Can you rename "Logged time" to "Recorded time" everywhere in the lines below and give them back with nothing else changed?

DATA EXTRACT –
.....

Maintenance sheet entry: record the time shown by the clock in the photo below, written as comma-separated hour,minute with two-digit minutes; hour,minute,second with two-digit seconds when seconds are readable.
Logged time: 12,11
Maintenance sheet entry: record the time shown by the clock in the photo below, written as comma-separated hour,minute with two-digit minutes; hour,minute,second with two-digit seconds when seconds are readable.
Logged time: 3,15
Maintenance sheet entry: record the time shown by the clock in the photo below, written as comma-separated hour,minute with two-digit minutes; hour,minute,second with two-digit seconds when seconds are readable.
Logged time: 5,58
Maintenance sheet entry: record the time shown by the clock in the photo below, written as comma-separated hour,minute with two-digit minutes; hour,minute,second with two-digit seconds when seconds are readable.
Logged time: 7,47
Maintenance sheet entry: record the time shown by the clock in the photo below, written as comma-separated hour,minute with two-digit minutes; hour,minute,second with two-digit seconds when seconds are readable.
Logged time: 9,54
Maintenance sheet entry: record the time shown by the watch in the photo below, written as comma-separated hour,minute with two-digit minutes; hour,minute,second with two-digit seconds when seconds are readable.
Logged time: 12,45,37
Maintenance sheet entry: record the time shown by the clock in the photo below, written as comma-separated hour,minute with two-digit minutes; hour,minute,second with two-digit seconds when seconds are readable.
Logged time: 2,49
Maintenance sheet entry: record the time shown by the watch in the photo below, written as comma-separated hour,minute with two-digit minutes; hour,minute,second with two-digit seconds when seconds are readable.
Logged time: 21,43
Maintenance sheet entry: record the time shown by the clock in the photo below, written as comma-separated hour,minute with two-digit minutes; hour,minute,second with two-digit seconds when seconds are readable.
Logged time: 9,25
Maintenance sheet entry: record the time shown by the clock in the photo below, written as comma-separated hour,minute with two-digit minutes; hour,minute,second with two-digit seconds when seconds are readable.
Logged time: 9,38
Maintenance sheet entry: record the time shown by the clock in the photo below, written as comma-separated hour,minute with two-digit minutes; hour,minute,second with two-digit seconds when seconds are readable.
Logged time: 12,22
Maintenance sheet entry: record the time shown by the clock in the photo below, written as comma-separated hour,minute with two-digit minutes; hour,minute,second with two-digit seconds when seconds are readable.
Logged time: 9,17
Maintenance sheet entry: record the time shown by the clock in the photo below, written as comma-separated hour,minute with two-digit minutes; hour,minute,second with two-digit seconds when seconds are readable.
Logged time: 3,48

.....

THE REPLY –
Maintenance sheet entry: record the time shown by the clock in the photo below, written as comma-separated hour,minute with two-digit minutes; hour,minute,second with two-digit seconds when seconds are readable.
Recorded time: 12,11
Maintenance sheet entry: record the time shown by the clock in the photo below, written as comma-separated hour,minute with two-digit minutes; hour,minute,second with two-digit seconds when seconds are readable.
Recorded time: 3,15
Maintenance sheet entry: record the time shown by the clock in the photo below, written as comma-separated hour,minute with two-digit minutes; hour,minute,second with two-digit seconds when seconds are readable.
Recorded time: 5,58
Maintenance sheet entry: record the time shown by the clock in the photo below, written as comma-separated hour,minute with two-digit minutes; hour,minute,second with two-digit seconds when seconds are readable.
Recorded time: 7,47
Maintenance sheet entry: record the time shown by the clock in the photo below, written as comma-separated hour,minute with two-digit minutes; hour,minute,second with two-digit seconds when seconds are readable.
Recorded time: 9,54
Maintenance sheet entry: record the time shown by the watch in the photo below, written as comma-separated hour,minute with two-digit minutes; hour,minute,second with two-digit seconds when seconds are readable.
Recorded time: 12,45,37
Maintenance sheet entry: record the time shown by the clock in the photo below, written as comma-separated hour,minute with two-digit minutes; hour,minute,second with two-digit seconds when seconds are readable.
Recorded time: 2,49
Maintenance sheet entry: record the time shown by the watch in the photo below, written as comma-separated hour,minute with two-digit minutes; hour,minute,second with two-digit seconds when seconds are readable.
Recorded time: 21,43
Maintenance sheet entry: record the time shown by the clock in the photo below, written as comma-separated hour,minute with two-digit minutes; hour,minute,second with two-digit seconds when seconds are readable.
Recorded time: 9,25
Maintenance sheet entry: record the time shown by the clock in the photo below, written as comma-separated hour,minute with two-digit minutes; hour,minute,second with two-digit seconds when seconds are readable.
Recorded time: 9,38
Maintenance sheet entry: record the time shown by the clock in the photo below, written as comma-separated hour,minute with two-digit minutes; hour,minute,second with two-digit seconds when seconds are readable.
Recorded time: 12,22
Maintenance sheet entry: record the time shown by the clock in the photo below, written as comma-separated hour,minute with two-digit minutes; hour,minute,second with two-digit seconds when seconds are readable.
Recorded time: 9,17
Maintenance sheet entry: record the time shown by the clock in the photo below, written as comma-separated hour,minute with two-digit minutes; hour,minute,second with two-digit seconds when seconds are readable.
Recorded time: 3,48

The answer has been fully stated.